This is the centrepiece venue for the world cup competition. Located in Lusail, a rapidly growing new city that is planned to have a population of 450,000, the stadium has an 80,000 capacity and will host 10 matches, including the final. 

Fosters are not particularly known for stadiums. Their most notable previous effort was the not entirely convincing Wembley rebuild, with its contrived arch and blandly generic external elevations. Wembley was designed with Populous (then HOK Sport) and the two practices have teamed up again here, but with a much happier outcome.

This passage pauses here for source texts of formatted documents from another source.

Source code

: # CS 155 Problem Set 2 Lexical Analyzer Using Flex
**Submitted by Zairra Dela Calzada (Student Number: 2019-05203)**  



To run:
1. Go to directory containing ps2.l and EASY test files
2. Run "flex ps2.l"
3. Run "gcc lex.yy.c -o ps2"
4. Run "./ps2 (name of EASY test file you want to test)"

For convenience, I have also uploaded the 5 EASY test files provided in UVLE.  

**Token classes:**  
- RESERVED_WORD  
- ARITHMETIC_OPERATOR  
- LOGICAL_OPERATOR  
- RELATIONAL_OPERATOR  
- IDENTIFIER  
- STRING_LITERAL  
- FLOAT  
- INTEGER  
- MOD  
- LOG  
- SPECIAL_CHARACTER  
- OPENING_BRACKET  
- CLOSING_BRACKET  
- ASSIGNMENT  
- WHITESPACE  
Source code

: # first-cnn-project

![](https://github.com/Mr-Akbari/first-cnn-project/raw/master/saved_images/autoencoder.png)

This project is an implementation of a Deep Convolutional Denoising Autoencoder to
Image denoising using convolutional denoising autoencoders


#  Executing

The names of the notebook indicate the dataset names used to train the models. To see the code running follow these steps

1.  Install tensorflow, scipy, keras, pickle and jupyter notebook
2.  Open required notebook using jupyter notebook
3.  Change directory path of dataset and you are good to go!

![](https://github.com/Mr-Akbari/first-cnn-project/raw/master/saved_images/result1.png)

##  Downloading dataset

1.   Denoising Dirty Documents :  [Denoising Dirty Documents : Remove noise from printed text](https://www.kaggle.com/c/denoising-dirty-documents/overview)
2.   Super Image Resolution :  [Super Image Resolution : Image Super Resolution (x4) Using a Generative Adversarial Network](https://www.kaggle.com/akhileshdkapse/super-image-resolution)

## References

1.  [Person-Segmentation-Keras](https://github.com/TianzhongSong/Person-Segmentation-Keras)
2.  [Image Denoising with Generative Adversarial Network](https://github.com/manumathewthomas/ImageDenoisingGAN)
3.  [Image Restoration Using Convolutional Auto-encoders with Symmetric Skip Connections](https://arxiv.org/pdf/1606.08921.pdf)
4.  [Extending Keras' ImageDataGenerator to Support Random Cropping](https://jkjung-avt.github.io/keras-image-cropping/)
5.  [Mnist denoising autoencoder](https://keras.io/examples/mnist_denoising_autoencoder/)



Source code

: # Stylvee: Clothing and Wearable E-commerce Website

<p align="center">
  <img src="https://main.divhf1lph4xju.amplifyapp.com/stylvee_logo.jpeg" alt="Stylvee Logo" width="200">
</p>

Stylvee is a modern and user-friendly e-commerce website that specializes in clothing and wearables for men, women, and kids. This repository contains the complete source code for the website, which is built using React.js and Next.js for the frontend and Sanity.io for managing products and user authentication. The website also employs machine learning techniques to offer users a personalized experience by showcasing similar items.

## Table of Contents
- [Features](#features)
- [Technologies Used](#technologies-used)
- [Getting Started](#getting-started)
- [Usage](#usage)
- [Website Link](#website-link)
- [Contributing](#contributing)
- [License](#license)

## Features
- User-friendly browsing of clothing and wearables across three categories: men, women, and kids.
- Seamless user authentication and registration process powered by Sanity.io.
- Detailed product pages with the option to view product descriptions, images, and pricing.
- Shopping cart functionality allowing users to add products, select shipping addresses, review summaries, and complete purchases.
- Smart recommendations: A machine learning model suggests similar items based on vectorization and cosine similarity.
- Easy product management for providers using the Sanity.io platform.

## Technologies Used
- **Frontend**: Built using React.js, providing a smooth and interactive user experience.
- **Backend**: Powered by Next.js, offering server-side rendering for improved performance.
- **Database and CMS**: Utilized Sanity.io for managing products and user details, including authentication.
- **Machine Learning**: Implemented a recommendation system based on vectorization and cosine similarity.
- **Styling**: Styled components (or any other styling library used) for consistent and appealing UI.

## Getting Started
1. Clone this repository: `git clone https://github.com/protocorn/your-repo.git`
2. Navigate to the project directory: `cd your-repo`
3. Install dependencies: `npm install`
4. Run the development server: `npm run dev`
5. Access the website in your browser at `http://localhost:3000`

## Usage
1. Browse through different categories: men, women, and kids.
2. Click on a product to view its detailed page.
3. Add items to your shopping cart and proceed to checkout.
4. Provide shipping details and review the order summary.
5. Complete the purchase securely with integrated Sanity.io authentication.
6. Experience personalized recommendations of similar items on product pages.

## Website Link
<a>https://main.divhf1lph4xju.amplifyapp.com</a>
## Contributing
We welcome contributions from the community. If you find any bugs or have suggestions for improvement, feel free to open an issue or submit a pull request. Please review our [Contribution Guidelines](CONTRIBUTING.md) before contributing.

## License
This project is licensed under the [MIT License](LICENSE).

Lusail is a far more confident building, perhaps taking advantage of a site that is less constrained by existing context, history and infrastructure. Fosters seem to have learned a lot in the intervening time since Wembley and architecturally this is an accomplished and elegant stadium. Whereas Wembley was disparate and felt like a kit of parts, here everything appears part of a coherent whole. 

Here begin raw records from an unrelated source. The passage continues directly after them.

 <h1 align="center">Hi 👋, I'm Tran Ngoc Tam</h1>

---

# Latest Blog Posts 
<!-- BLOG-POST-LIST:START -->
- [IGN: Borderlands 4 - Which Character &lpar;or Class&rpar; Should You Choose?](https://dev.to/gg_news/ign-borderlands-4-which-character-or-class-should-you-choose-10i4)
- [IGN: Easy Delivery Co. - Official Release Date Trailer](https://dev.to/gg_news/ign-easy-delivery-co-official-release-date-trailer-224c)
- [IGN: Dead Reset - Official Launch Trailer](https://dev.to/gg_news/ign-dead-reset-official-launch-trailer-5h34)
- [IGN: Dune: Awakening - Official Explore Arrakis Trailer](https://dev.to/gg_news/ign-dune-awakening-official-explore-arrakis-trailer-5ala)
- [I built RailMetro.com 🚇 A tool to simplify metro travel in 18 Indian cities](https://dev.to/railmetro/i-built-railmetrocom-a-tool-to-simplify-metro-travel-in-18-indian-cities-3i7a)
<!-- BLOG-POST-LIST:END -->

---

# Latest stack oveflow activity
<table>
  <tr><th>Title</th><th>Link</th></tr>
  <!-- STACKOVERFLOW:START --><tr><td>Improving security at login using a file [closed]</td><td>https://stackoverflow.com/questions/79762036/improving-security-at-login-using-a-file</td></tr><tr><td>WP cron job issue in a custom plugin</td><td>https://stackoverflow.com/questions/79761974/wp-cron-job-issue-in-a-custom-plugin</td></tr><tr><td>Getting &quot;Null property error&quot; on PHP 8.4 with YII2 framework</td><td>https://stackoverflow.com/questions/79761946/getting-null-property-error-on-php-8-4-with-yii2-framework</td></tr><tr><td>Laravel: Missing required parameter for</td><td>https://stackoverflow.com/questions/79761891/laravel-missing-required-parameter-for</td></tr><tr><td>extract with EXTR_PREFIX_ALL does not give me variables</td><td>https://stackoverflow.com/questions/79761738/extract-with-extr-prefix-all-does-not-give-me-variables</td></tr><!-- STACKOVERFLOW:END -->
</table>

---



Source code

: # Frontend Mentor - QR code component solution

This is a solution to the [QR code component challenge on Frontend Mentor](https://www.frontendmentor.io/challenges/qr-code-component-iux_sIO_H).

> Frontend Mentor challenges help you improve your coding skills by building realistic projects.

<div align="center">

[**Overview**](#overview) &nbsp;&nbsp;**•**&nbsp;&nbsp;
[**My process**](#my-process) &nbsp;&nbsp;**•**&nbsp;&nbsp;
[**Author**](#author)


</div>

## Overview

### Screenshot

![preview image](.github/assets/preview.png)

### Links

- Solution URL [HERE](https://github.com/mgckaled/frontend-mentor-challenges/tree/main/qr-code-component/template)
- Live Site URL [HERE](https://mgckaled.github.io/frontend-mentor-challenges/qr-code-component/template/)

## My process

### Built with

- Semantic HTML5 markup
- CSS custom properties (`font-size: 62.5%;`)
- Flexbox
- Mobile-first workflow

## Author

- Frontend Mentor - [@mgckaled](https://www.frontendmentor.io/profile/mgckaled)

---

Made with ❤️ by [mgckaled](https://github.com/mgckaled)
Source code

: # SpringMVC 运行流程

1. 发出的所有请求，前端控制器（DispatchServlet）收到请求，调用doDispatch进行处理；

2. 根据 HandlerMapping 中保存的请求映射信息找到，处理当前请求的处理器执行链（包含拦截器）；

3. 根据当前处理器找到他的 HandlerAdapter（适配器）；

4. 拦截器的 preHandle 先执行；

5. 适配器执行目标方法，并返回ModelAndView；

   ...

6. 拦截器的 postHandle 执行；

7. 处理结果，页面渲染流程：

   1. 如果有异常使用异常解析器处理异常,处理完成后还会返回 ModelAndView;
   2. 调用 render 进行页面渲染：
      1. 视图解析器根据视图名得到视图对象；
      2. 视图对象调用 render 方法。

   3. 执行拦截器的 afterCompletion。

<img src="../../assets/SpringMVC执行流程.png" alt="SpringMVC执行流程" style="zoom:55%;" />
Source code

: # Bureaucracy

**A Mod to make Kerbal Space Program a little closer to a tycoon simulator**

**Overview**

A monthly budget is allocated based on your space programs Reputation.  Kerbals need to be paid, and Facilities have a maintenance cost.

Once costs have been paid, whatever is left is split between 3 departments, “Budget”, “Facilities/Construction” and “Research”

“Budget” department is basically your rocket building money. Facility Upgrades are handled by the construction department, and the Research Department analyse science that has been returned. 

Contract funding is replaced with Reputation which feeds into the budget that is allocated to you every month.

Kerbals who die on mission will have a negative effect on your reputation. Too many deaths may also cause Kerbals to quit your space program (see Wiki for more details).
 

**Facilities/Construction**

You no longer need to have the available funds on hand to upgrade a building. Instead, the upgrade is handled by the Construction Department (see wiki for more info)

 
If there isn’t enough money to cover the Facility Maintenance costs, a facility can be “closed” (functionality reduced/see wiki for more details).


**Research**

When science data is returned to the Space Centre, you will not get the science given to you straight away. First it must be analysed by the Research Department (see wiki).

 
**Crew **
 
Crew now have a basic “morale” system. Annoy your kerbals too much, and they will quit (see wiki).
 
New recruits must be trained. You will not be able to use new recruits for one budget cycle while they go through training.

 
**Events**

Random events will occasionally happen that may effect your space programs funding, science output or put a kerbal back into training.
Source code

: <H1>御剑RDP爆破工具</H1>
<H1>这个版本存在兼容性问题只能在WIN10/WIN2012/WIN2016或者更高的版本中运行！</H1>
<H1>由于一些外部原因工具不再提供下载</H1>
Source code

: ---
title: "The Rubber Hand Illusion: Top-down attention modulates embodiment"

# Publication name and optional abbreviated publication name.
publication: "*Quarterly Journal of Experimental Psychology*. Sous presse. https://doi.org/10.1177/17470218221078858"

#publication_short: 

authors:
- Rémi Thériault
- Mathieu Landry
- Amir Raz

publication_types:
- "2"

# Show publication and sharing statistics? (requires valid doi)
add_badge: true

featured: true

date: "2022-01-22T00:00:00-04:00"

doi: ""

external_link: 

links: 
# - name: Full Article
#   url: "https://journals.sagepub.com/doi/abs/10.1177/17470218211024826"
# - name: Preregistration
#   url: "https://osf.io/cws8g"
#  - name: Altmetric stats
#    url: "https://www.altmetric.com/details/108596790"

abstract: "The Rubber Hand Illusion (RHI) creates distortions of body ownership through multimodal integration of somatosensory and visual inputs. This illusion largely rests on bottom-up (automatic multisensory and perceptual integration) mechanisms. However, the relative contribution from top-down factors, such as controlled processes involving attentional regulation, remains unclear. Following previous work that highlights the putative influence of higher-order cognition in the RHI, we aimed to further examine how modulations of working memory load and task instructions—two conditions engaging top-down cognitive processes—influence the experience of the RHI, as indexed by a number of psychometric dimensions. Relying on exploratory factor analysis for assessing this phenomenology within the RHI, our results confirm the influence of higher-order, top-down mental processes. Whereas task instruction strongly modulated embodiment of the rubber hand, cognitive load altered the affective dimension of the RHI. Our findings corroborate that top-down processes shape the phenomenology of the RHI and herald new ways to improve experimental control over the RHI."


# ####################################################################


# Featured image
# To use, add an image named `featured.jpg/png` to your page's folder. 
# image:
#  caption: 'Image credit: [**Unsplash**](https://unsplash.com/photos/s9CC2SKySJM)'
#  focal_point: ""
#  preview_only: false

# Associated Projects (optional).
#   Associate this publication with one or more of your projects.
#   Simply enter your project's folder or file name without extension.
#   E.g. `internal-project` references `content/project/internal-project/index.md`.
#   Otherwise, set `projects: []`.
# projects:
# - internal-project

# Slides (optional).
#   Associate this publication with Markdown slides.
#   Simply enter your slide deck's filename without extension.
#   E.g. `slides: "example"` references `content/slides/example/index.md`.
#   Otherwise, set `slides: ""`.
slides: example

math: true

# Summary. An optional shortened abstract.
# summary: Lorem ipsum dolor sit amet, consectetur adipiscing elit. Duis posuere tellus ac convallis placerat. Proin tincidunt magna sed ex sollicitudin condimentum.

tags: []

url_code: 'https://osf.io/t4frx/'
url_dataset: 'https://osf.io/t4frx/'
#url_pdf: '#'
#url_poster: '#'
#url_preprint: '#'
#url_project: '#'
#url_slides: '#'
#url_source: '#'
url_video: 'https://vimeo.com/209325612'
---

It’s apparently inspired by the appearance of traditional Arabic metal bowls, but I’m not sure it really matters. The form is fluid and seductive and likely to become one of the enduring images of the competition - which is after all a significant part of its purpose.

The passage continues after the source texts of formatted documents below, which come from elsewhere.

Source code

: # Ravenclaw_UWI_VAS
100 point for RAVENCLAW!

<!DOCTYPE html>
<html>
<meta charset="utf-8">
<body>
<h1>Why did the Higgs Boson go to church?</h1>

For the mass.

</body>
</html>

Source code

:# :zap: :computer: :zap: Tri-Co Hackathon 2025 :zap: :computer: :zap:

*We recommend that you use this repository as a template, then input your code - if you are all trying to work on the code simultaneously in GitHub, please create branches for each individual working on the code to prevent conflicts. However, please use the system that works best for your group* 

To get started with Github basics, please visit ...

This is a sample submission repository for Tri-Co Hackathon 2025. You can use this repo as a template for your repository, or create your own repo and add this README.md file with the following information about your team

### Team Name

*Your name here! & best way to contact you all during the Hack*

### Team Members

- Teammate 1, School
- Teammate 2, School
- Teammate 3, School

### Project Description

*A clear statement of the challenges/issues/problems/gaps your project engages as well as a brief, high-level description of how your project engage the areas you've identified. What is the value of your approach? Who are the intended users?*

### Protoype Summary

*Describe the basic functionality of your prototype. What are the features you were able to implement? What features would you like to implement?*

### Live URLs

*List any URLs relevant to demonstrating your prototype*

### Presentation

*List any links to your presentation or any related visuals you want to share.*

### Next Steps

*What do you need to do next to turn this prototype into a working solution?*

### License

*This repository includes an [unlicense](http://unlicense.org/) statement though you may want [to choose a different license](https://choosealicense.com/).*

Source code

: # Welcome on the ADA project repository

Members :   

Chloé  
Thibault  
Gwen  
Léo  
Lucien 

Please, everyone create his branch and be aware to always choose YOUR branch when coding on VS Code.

Luke Fox, Head of Studio at Foster + Partners, said: “Our ambition was to create a striking yet simple form that reflects the building’s function, responds to the climate of Qatar and enhances the theatre of the event. The arrival experience is intuitive and immersive. Spectators enter the vessel between two tiers of seating that have been intentionally compressed to heighten the sense of drama as they emerge into the generous seating bowl flooded with natural light.”

Externally the bowl-like form is clad in gold-coloured aluminium panels that shade the internal concourses while also allowing through a certain amount of natural light. Hovering above the pitch is a 307-metre-diameter ‘spoke-wheel’ cable net roof, one of the largest of its kind in the world. The outer compression ring is connected to the central tension ring through a complex web of cables. This method creates a wide-expanse roof without the need for supporting columns.